The idea for a matchmaking AI platform stemmed from the challenge of meeting people, particularly for religious Zionists. Dating websites and friends who act as matchmakers are the only available avenues.
“Friends don’t have particularly (great) accuracy or many options. The problem with dating sites is that many singles felt they have to ‘sell themselves’ as if they were a product. There is no feeling of intimacy in the whole process,” said Yoni Elitzur, Algo’s business development manager, in the Jerusalem Post.
The platform can be accessed via WhatsApp or iMessage apps. The bot asks 84 detailed personality questions of each client. The answers are then fed into an algorithm, which evaluates responses and identifies a potential match from its user database.

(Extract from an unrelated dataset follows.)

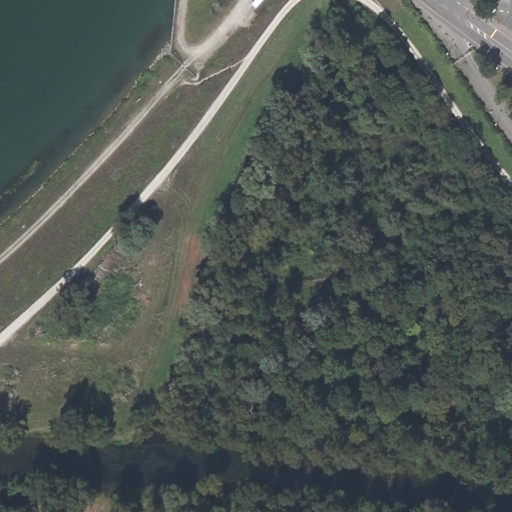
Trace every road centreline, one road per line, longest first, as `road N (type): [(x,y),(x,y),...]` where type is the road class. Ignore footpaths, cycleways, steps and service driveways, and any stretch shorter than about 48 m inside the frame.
road 1 (track): [(0,340),(123,221),(295,0)]
road 2 (track): [(0,260),(252,0)]
road 3 (track): [(363,0),(423,62),(511,182)]
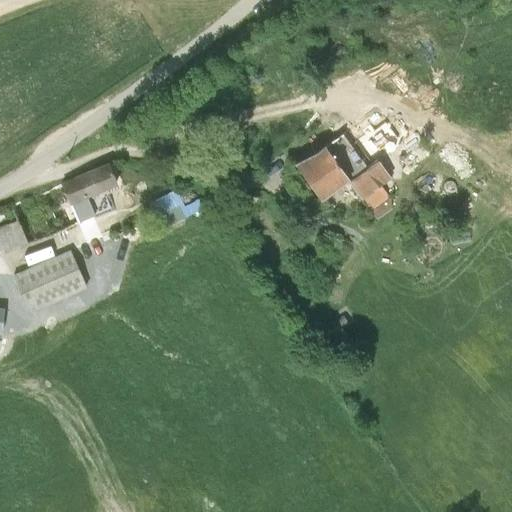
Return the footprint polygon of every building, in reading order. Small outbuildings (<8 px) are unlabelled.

After a match has been identified, the bot sends profiles to both users to see if they’re open to meeting. The software is trained to suggest dates with the highest chance of compatibility. The model was based on studies of personalities and patterns found in happy marriages among Jewish partners.

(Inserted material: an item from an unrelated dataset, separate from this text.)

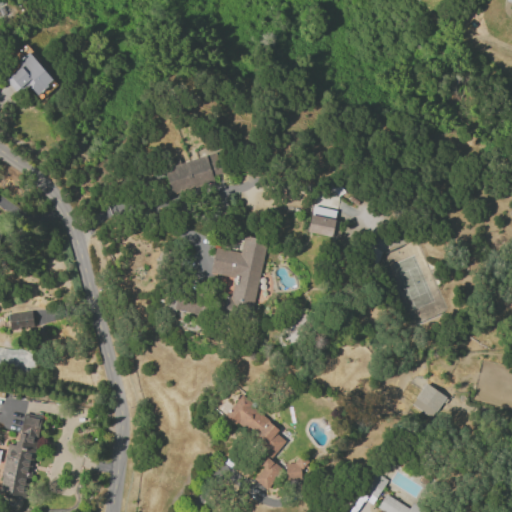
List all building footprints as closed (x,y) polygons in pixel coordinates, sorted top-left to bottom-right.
[(20,66),(4,80),(14,91),(24,82),(36,95),(52,80),(27,52),(16,62),(20,66)] [(170,164),(171,166),(163,168),(170,194),(213,183),(211,176),(220,173),(214,152),(170,164)] [(332,236),(335,209),(310,206),(307,233),(332,236)] [(252,311),(264,240),(242,236),(239,252),(214,247),(209,273),(230,276),(225,307),(252,311)] [(9,330),(32,327),(30,310),(7,314),(9,330)] [(410,406),(431,418),(444,395),(423,383),(410,406)] [(265,489),(281,468),(270,460),(288,436),(238,397),(222,417),(265,451),(255,462),(261,467),(252,479),(265,489)] [(301,461),(284,462),(285,482),(302,481),(301,461)] [(376,498),(386,479),(370,471),(360,490),(376,498)] [(383,511),(423,511),(410,504),(408,508),(384,494),(376,508),(383,511)]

The bot’s job doesn’t end there, however. As the matched couples proceed to get to know each other, the bot requests updates on their status.
In the future, Algo plans to provide coaching tools so users can work on traits that will raise the probability of a successful relationship. The organization also wants to dole out advice to couples and individuals. Secular and ultra-Orthodox groups are interested in trying Algo.
Of the 16,533 users who signed up for Algo in the proof-of-concept stage, 99.6% completed all the questions. In the first nine months since the platform was introduced to the public, there have been 20 engagements. If a match wasn’t successful, a whopping 98% of the clients tried Algo again to find another date.
Founder Dvir Kahana wanted to make it easier for Jews with similar interests to find each other. Kahana, the former director general of Israel’s Diaspora Affairs Ministry, leads a group of 50 volunteers who run Algo. The impetus for the project is his concern about the rise of U.S. Jews who married non-Jewish spouses. Since 2010, 61 percent intermarried, according to a Pew Research survey.